This year, streaming will account for about 50% of TV viewing time among U.S. adults aged 18 to 49, but advertisers will spend just 22% of their TV budgets on streaming platforms, according to eMarketer. That sizable gap will inevitably diminish for two reasons. First, consumers are cutting ties with traditional paid TV like cable and satellite. And second, connected-TV (CTV) ads can be targeted more effectively.

To that end, BMO Capital Markets estimates CTV ad spend in the U.S. will reach $100 billion by 2030, up from $21 billion in 2021. But the global opportunity is even bigger. Streaming will eventually account for the bulk of TV advertising, and global TV ad spend is expected to hit $344 billion by 2026, according to IMARC Group. Few companies are better positioned to capitalize on that opportunity than Roku (ROKU -0.79%).

Here's why.

The Roku operating system

Roku connects consumers with content publishers, allowing users to manage all of their streaming channels from a single platform. Roku-branded smart TVs and streaming devices have earned a reputation for affordability and reliability, and they inspire a high level of customer satisfaction, as evidenced by Roku's world-class net promoter score of 71.

That success is due in large part to Roku OS, the only operating system purpose-built for TV. Other vendors use modified mobile operating systems -- think Amazon Fire TV and Samsung Tizen OS -- but Roku built its platform specifically for television, and that tends to offer a better viewer experience. In the second quarter, Roku experienced fewer video start failures than competing platforms, and it tied for the lowest buffering rate.

Thanks to that competitive edge, Roku ranks as the most popular streaming platform in the U.S., Canada, and Mexico as measured by engagement. In fact, Roku's leadership in those markets is so extensive it actually powered 30.5% of global TV streaming time in the second quarter, according to Conviva, more than the next two vendors (Amazon and Samsung) combined. Roku also accounted for a market-leading 23.1% of streaming devices globally, while Amazon ranked second with 12.1% market share.

Why does that matter? A large and engaged audience is worth gold to advertisers, and Roku has the biggest and most engaged audience in the streaming industry. That should bring more ad dollars to its platform as marketers shift their budgets to CTV.

The Roku Channel

The Roku Channel is an ad-supported streaming service with thousands of free movies and TV shows, and hundreds of free live channels for news, sports, and entertainment.
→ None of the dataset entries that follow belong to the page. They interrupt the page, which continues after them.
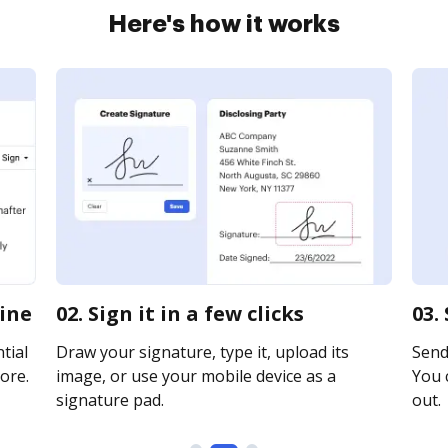
Here's how it works
line
02. Sign it in a few clicks
03.
tial
Draw your signature, type it, upload its
Send 
ore.
image, or use your mobile device as a
You c
signature pad.
out.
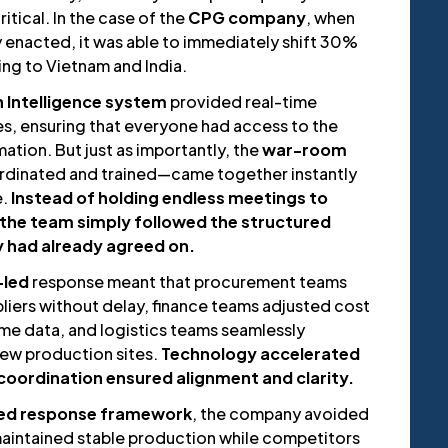
itical. In the case of the
CPG company
, when
lly enacted, it was able to immediately shift 30%
cing to Vietnam and India.
n Intelligence system
provided real-time
es, ensuring that everyone had access to the
tion. But just as importantly, the
war-room
dinated and trained—came together instantly
e.
Instead of holding endless meetings to
 the team simply followed the structured
y had already agreed on.
led
response meant that procurement teams
liers without delay, finance teams adjusted cost
me data, and logistics teams seamlessly
ew production sites.
Technology accelerated
oordination ensured alignment and clarity.
red response framework
, the company avoided
maintained stable production while competitors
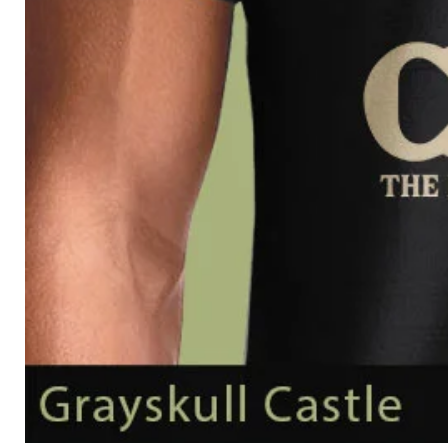
Grayskull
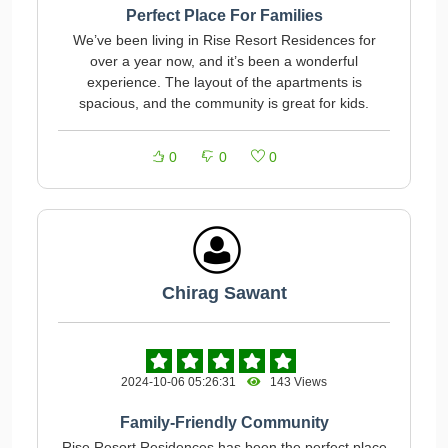
Perfect Place For Families
We’ve been living in Rise Resort Residences for
over a year now, and it’s been a wonderful
experience. The layout of the apartments is
spacious, and the community is great for kids.
0
0
0
Chirag Sawant
2024-10-06 05:26:31
143 Views
Family-Friendly Community
Rise Resort Residences has been the perfect place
In the past, Roku exclusively licensed content from other publishers, but it started adding original content to the mix last year, and the early results are encouraging. The Roku Chanel ranked among the top-five channels on the platform in the U.S. in the first and second quarters this year.

Going forward, Roku sees its ad-supported service as the foundation of a powerful network effect. As strong viewer engagement drives ad revenue growth, Roku's ability to license and produce great content will improve. And as The Roku Channel becomes a source of top-tier content, its ability to engage viewers and generate ad revenue should improve.

More broadly, Roku's competitive advantage currently boils down to brand authority, but The Roku Channel could solidify its market position by making the platform a destination for great content. Investors should pay attention to its progress on that front.

Roku OneView and Roku Pay

Roku acquired ad-buying platform dataxu in 2019 and rebranded it as OneView. This product allows marketers to run targeted campaigns across CTV, desktop, and mobile devices. In other words, OneView allows Roku to monetize digital ad transactions even when it does not own the content and when that content does not appear on its platform.

Roku Pay processes transactions when viewers purchase premium content and subscription services, allowing Roku to take a cut of payment volume. But the company is putting the payment tool to more innovative uses. In June, Roku announced a partnership with Walmart that will bring shoppable ads to the platform, meaning viewers will soon be able to purchase products directly from ads that appear on the screen. If successful, Roku could literally revolutionize the TV ad industry.

Roku stock is a screaming buy

Macroeconomic headwinds have weighed on Roku over the past year. Consumers have cut back on discretionary purchases like smart TVs in response to high inflation, and brands have cut their ad budgets to account for softness in consumer spending. That led to disappointing financial results in the second quarter. Revenue climbed just 18% to $764 million, and the company posted a non-GAAP EBITDA loss of $12 million, down from a profit of $122 million in the prior year.

That weakness has spooked many investors, and the stock has plunged 85% from its all-time high. But growth should reaccelerate as the economic environment improves, and the long-term investment thesis is still intact. Roku is still the most popular streaming platform as measured by viewing time and total devices, meaning the company is already an important player in the CTV ad market. But continued investments in The Roku Channel and Roku Pay could further cement its market leadership and drive tremendous returns for shareholders.

Currently, shares trade for an inexpensive 3.3 times sales -- an absolute bargain compared to the three-year average of 14.9. Given the potential upside, this growth stock is a screaming buy.